Znamy się od... lepiej nie mówić :)
Osiem lat spędziłyśmy w jednej ławce, gadając bez przerwy. Za to nas rozsadzano, a wtedy pisałyśmy do siebie listy, bo przecież musiałyśmy być ze sobą w kontakcie, to chyba zrozumiałe!
I tak jest do dzisiaj. Nie mieszkamy blisko siebie, ale kontakt musi być! Na szczęście ktoś wymyślił Internet...
Maile, gg, dużo zdjęć...
i tak powstał pomysł założenia tego bloga.


Drogi Gościu, miło że do nas zaglądasz. Ucieszymy się bardzo, jeśli zostawisz tu parę słów komentarza :)

poniedziałek, 20 lutego 2017

O naszych Psach i innych cudach ...


W sobotę minął dokładnie rok od dnia, w którym  Aronek,  moje Najukochańsze Niufowe Wielkie Serce, odszedł do Psiego Nieba. 


Prawie każdy z Was zna to uczucie strasznego żalu i pustki. I to przekonanie, że nigdy żaden inny pies nie zastąpi tego, który odszedł. W sercu pozostaje ogromna wyrwa, ona już taka zostanie na zawsze.

Tak jak została po śmierci kochanego Misia naszego, któremu tak krótko było dane z nami być...



Na szczęście jest z nami nasze kochane słoneczko berneńskie, słodka Milunia, pieszczoch nad pieszczochami. która uczyniła wszystko co mogła, żeby wynagrodzić nam tę stratę. 

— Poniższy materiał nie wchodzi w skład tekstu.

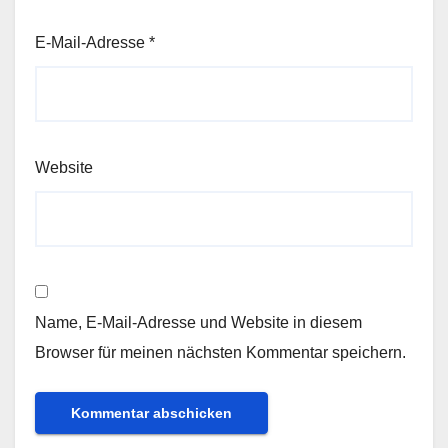
E-Mail-Adresse
*
Website
Name, E-Mail-Adresse und Website in diesem
Browser für meinen nächsten Kommentar speichern.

Człowiek który raz pokochał psy, zdaje sobie sprawę z tego, że pomimo strasznego smutku, które odchodząc zostawiają po sobie, prędzej czy później dojrzeje do otwarcia się na kolejną psią miłość. 

Czasem my wybieramy ten moment, a czasem on sam nadchodzi. 

Do nas najpierw trafił Berylek, ale w sumie od razu wiadomo było, że będzie u nas tylko na dłuższą lub krótszą chwilę. 




I rzeczywiście, po kilku miesiącach mógł wrócić do swojego pana, a u nas znów zrobiło się cicho i pustawo.

Troszkę rozglądaliśmy się po psim świecie, tu i tam wpadło w oko jakieś psie spojrzenie. Ale żadne nie usidliło naszych serc tak jak Fibi, nasza kochana podhalańska owieczka :) Nie zastanawialiśmy się ani chwili, a wspaniałe dziewczyny z fundacji Pasterze również nie miały wątpliwości, że Fibcia będzie idealną siostrzyczką dla Miluni. I tak Fibi przyszła do nas w styczniu, od razu wtapiając się cudownie w życie naszej rodziny. 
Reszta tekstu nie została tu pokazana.